__The exercise__.
Retype every line of the entries below without changing a single character.

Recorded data
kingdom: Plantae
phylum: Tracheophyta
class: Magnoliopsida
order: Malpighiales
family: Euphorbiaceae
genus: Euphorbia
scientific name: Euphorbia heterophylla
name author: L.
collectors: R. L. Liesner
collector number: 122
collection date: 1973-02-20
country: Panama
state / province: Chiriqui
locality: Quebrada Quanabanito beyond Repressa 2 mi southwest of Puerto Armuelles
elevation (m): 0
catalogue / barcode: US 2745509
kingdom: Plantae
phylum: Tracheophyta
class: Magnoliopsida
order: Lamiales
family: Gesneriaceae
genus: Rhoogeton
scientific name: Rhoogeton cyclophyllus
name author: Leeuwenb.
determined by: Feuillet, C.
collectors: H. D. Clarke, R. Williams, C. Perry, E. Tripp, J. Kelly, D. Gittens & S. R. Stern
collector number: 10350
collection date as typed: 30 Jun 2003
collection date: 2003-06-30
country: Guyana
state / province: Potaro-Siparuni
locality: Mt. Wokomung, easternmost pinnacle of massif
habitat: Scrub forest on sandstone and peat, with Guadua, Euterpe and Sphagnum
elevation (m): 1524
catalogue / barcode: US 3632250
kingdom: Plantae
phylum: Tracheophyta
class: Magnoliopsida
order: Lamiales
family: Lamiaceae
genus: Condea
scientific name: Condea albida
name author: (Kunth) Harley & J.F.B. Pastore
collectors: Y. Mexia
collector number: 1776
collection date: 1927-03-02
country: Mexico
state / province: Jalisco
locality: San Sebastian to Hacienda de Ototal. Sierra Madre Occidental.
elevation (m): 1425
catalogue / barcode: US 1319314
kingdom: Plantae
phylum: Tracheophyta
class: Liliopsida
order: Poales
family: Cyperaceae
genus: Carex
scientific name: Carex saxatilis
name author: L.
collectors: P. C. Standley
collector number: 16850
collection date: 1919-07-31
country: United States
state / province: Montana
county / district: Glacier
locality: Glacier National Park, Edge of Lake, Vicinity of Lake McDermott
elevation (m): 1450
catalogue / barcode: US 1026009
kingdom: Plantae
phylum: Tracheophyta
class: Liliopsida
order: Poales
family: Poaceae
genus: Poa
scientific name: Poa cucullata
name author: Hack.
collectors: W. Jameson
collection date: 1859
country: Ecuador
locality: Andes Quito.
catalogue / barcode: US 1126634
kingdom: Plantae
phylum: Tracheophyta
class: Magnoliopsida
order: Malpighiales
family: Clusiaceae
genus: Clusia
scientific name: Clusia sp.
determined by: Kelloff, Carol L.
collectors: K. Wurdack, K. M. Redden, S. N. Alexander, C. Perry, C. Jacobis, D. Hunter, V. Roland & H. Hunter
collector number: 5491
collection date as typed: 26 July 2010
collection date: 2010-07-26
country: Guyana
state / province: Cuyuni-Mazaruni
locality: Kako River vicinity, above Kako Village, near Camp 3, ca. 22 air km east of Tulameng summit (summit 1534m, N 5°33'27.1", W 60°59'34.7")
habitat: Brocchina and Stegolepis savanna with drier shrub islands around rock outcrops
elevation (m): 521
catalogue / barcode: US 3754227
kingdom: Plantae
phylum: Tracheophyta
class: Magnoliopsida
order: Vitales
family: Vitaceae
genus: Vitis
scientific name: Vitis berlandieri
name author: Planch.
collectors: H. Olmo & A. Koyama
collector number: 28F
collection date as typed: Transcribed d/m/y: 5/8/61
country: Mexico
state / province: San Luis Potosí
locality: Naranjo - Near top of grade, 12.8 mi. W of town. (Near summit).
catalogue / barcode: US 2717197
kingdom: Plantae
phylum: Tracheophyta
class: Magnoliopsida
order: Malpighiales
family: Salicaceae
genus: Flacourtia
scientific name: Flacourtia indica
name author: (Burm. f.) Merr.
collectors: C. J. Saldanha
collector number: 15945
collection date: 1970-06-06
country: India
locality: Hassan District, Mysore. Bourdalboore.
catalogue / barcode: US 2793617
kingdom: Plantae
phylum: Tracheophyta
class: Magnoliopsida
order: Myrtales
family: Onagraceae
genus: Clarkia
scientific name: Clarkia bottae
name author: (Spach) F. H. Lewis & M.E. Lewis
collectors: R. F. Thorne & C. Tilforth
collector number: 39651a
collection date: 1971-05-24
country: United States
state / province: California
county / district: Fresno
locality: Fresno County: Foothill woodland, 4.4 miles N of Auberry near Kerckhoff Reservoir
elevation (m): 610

__Answer to the task__.
kingdom: Plantae
phylum: Tracheophyta
class: Magnoliopsida
order: Malpighiales
family: Euphorbiaceae
genus: Euphorbia
scientific name: Euphorbia heterophylla
name author: L.
collectors: R. L. Liesner
collector number: 122
collection date: 1973-02-20
country: Panama
state / province: Chiriqui
locality: Quebrada Quanabanito beyond Repressa 2 mi southwest of Puerto Armuelles
elevation (m): 0
catalogue / barcode: US 2745509
kingdom: Plantae
phylum: Tracheophyta
class: Magnoliopsida
order: Lamiales
family: Gesneriaceae
genus: Rhoogeton
scientific name: Rhoogeton cyclophyllus
name author: Leeuwenb.
determined by: Feuillet, C.
collectors: H. D. Clarke, R. Williams, C. Perry, E. Tripp, J. Kelly, D. Gittens & S. R. Stern
collector number: 10350
collection date as typed: 30 Jun 2003
collection date: 2003-06-30
country: Guyana
state / province: Potaro-Siparuni
locality: Mt. Wokomung, easternmost pinnacle of massif
habitat: Scrub forest on sandstone and peat, with Guadua, Euterpe and Sphagnum
elevation (m): 1524
catalogue / barcode: US 3632250
kingdom: Plantae
phylum: Tracheophyta
class: Magnoliopsida
order: Lamiales
family: Lamiaceae
genus: Condea
scientific name: Condea albida
name author: (Kunth) Harley & J.F.B. Pastore
collectors: Y. Mexia
collector number: 1776
collection date: 1927-03-02
country: Mexico
state / province: Jalisco
locality: San Sebastian to Hacienda de Ototal. Sierra Madre Occidental.
elevation (m): 1425
catalogue / barcode: US 1319314
kingdom: Plantae
phylum: Tracheophyta
class: Liliopsida
order: Poales
family: Cyperaceae
genus: Carex
scientific name: Carex saxatilis
name author: L.
collectors: P. C. Standley
collector number: 16850
collection date: 1919-07-31
country: United States
state / province: Montana
county / district: Glacier
locality: Glacier National Park, Edge of Lake, Vicinity of Lake McDermott
elevation (m): 1450
catalogue / barcode: US 1026009
kingdom: Plantae
phylum: Tracheophyta
class: Liliopsida
order: Poales
family: Poaceae
genus: Poa
scientific name: Poa cucullata
name author: Hack.
collectors: W. Jameson
collection date: 1859
country: Ecuador
locality: Andes Quito.
catalogue / barcode: US 1126634
kingdom: Plantae
phylum: Tracheophyta
class: Magnoliopsida
order: Malpighiales
family: Clusiaceae
genus: Clusia
scientific name: Clusia sp.
determined by: Kelloff, Carol L.
collectors: K. Wurdack, K. M. Redden, S. N. Alexander, C. Perry, C. Jacobis, D. Hunter, V. Roland & H. Hunter
collector number: 5491
collection date as typed: 26 July 2010
collection date: 2010-07-26
country: Guyana
state / province: Cuyuni-Mazaruni
locality: Kako River vicinity, above Kako Village, near Camp 3, ca. 22 air km east of Tulameng summit (summit 1534m, N 5°33'27.1", W 60°59'34.7")
habitat: Brocchina and Stegolepis savanna with drier shrub islands around rock outcrops
elevation (m): 521
catalogue / barcode: US 3754227
kingdom: Plantae
phylum: Tracheophyta
class: Magnoliopsida
order: Vitales
family: Vitaceae
genus: Vitis
scientific name: Vitis berlandieri
name author: Planch.
collectors: H. Olmo & A. Koyama
collector number: 28F
collection date as typed: Transcribed d/m/y: 5/8/61
country: Mexico
state / province: San Luis Potosí
locality: Naranjo - Near top of grade, 12.8 mi. W of town. (Near summit).
catalogue / barcode: US 2717197
kingdom: Plantae
phylum: Tracheophyta
class: Magnoliopsida
order: Malpighiales
family: Salicaceae
genus: Flacourtia
scientific name: Flacourtia indica
name author: (Burm. f.) Merr.
collectors: C. J. Saldanha
collector number: 15945
collection date: 1970-06-06
country: India
locality: Hassan District, Mysore. Bourdalboore.
catalogue / barcode: US 2793617
kingdom: Plantae
phylum: Tracheophyta
class: Magnoliopsida
order: Myrtales
family: Onagraceae
genus: Clarkia
scientific name: Clarkia bottae
name author: (Spach) F. H. Lewis & M.E. Lewis
collectors: R. F. Thorne & C. Tilforth
collector number: 39651a
collection date: 1971-05-24
country: United States
state / province: California
county / district: Fresno
locality: Fresno County: Foothill woodland, 4.4 miles N of Auberry near Kerckhoff Reservoir
elevation (m): 610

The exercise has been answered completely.